Délivrées, livrées à elles-mêmes, les pensionnaires du harem récompensent la kapo à cravache de ses mauvais traitements d’antan, la maîtresse SM laissant cependant apercevoir son plaisir à ce juste châtiment, tandis que les brouillons concons des friqués effroyables de Hostel, chapitre II (Eli Roth, 2007) se voient livrés à la rancune des captives précitées, essaim de furies et de lynchage hors-champ, comme si les figurantes de La Cité des femmes (1980) de Federico Fellini fusionnaient avec le final du Parfum (Tom Tykwer, 2006). Je le disais supra, Caged Women se termine sur une émancipation, une ascension, un plan estampillé à trois de bon aloi, dans la bonne humeur, en apesanteur, dans la joie, au-delà des combats. Sur terre, « la guerre des sexes », ressassée, rassie, stérile et liberticide, se poursuit, qu’en pense Annie Le Brun, probablement pas du bien. Dans les airs, au cœur de ce quartier pas si sécurisé, à la révolution revenue, bienvenue, une utopie paraît, volontariste plutôt qu’onaniste. Si vous cherchez de quoi vous astiquer en solo, assouvir par procuration votre détestation réflexive du « deuxième sexe », ou si le Cinéma(tographe) signifie pour vous Straub & Huillet, cela et rien de plus, répète le corbeau d’Edgar Poe, fuyez fissa. Si vous souhaitez découvrir Pilar Orive, sa beauté, sa générosité, son épiphanie modeste, sincère, sculpturale et joviale, attardez-vous pendant une heure et demie, quitte à traverser l’ouvrage en accéléré. Ni pensum phallocratique ni babiole obsolète, ni navet décérébré ni chef-d’œuvre de subversion sexuée, Caged Women, fantaisie priapique, politique, s’apprécie en BD animée, incarnée, décomplexée, qui malmène son héroïne, Janet en sœurette de Gwendoline, dehors, Drunna hardcore, dans le but démocratique de mieux la magnifier, de démontrer, avec le langage de l’impureté, du commerce, du jeu, du sérieux, du mythique et du prosaïque, espéranto de la culture populaire, que la femme ne s’apparente pas à l’avenir de l’homme, qu’elle représente son présent, le partage avec lui, aussi somptueuse, audacieuse, courageuse et odieuse, fallacieuse, calamiteuse que lui.


Un mec capable d’encaisser les coups intériorisés des règles à répétition, la déchirure d’un accouchement ? De la science-fiction, à la Jacques Demy & Ivan Reitman (L’Événement le plus important depuis que l’homme a marché sur la Lune, 1973 + Junior, 1994).
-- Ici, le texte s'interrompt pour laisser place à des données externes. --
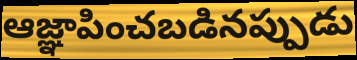
ఆజ్ఞాపించబడినప్పుడు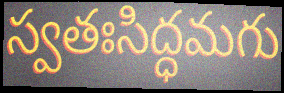
స్వతఃసిద్ధమగు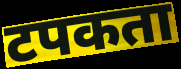
टपकता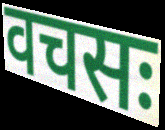
वचसः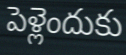
పెళ్లెందుకు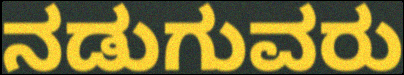
ನಡುಗುವರು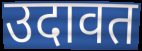
उदावतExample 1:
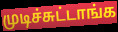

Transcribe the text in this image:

முடிச்சுட்டாங்க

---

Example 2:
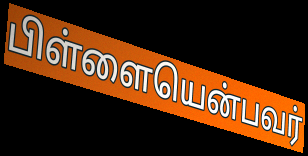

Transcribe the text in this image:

பிள்ளையென்பவர்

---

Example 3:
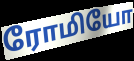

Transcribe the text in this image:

ரோமியோ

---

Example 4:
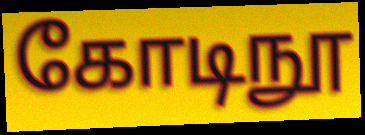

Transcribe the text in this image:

கோடிநூ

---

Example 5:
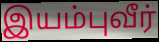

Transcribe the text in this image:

இயம்புவீர்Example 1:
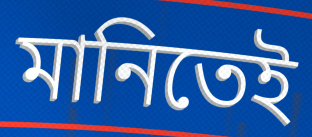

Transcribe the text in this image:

মানিতেই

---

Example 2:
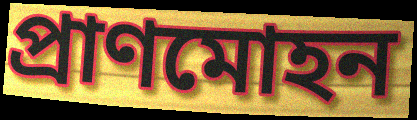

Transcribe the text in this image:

প্রাণমোহন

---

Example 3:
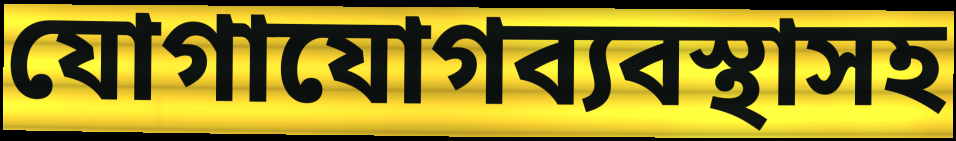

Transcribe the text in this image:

যোগাযোগব্যবস্থাসহ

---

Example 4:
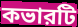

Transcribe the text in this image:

কভারটি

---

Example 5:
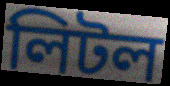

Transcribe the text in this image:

লিটলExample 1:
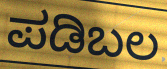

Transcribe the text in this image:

ಪಡಿಬಲ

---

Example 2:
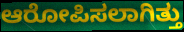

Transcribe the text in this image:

ಆರೋಪಿಸಲಾಗಿತ್ತು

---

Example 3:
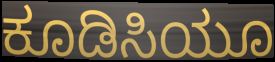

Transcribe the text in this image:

ಕೂಡಿಸಿಯೂ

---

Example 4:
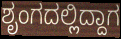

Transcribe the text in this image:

Des femmes fréquentables, fortes, fragiles, tournées vers la vie, génitrices ou non, a contrario de beaucoup (trop) d’hommes, de pouvoir ou pas, préoccupés par leur pauvre pénis puéril, enclins aux funèbres refrains de fastidieuse finitude ? Une réalité à célébrer, en salles ou ailleurs, que (trans)porte l’irremplaçable Pilar, souriante à distance et victorieuse enfin heureuse.